* **JOB**: Can you pull out every line in the records below that contains the string "disambiguationData"?

* **PROVIDED ENTRIES**:
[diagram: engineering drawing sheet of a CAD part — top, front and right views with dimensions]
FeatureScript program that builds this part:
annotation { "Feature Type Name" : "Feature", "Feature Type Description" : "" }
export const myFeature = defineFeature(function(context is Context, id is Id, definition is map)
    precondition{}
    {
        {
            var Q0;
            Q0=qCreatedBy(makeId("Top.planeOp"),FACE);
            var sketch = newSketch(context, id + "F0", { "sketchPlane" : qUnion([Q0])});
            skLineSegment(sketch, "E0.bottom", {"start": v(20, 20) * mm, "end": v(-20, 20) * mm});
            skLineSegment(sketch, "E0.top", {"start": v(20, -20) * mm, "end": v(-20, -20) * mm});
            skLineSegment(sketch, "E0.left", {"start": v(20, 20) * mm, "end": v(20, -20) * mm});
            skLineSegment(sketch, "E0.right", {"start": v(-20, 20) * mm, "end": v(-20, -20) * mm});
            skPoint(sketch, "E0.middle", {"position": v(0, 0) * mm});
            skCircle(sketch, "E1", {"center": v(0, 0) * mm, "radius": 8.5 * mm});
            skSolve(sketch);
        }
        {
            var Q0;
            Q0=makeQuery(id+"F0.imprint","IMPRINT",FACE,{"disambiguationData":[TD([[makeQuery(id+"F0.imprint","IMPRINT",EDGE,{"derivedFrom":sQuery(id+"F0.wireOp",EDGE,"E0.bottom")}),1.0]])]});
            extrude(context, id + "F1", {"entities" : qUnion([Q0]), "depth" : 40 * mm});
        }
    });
---
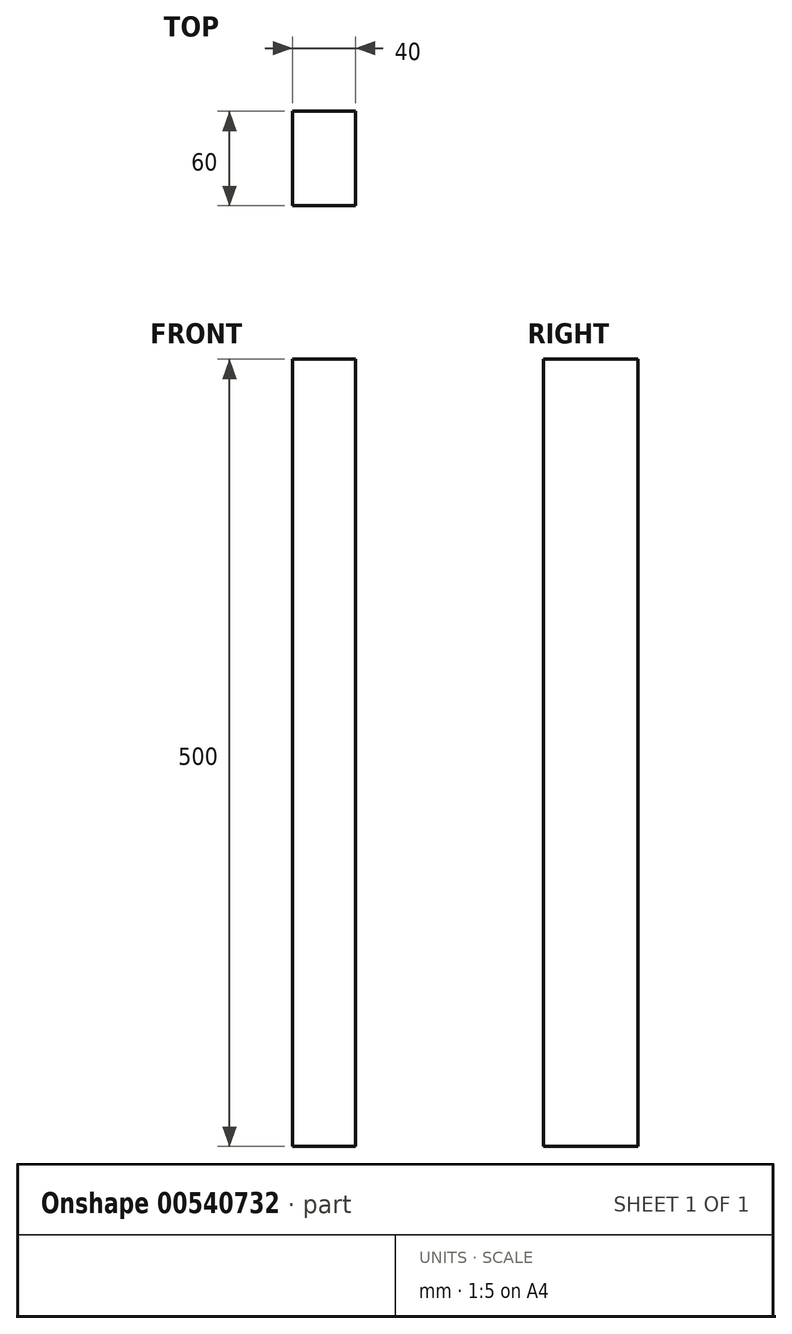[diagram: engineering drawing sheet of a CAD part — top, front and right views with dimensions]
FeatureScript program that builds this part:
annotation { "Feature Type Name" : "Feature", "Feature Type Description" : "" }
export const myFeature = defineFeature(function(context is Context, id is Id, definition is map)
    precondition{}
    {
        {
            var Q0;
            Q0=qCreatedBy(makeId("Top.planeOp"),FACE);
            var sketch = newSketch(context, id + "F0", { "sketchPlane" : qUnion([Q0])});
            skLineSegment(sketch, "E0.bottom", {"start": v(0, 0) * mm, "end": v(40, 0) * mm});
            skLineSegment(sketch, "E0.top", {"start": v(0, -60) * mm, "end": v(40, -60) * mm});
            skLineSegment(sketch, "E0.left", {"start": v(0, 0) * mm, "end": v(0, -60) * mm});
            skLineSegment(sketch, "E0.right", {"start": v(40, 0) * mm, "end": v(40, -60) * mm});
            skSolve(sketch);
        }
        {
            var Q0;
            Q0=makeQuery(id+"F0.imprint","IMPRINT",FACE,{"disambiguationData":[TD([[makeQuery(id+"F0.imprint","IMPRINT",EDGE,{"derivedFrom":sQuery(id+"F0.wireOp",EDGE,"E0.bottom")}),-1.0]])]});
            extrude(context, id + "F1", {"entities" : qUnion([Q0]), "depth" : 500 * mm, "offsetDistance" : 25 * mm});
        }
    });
--
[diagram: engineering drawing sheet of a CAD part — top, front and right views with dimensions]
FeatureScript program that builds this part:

* **WRITTEN ANSWER**:
            Q0=makeQuery(id+"F0.imprint","IMPRINT",FACE,{"disambiguationData":[TD([[makeQuery(id+"F0.imprint","IMPRINT",EDGE,{"derivedFrom":sQuery(id+"F0.wireOp",EDGE,"E0.bottom")}),1.0]])]});
            Q0=makeQuery(id+"F0.imprint","IMPRINT",FACE,{"disambiguationData":[TD([[makeQuery(id+"F0.imprint","IMPRINT",EDGE,{"derivedFrom":sQuery(id+"F0.wireOp",EDGE,"E0.bottom")}),-1.0]])]});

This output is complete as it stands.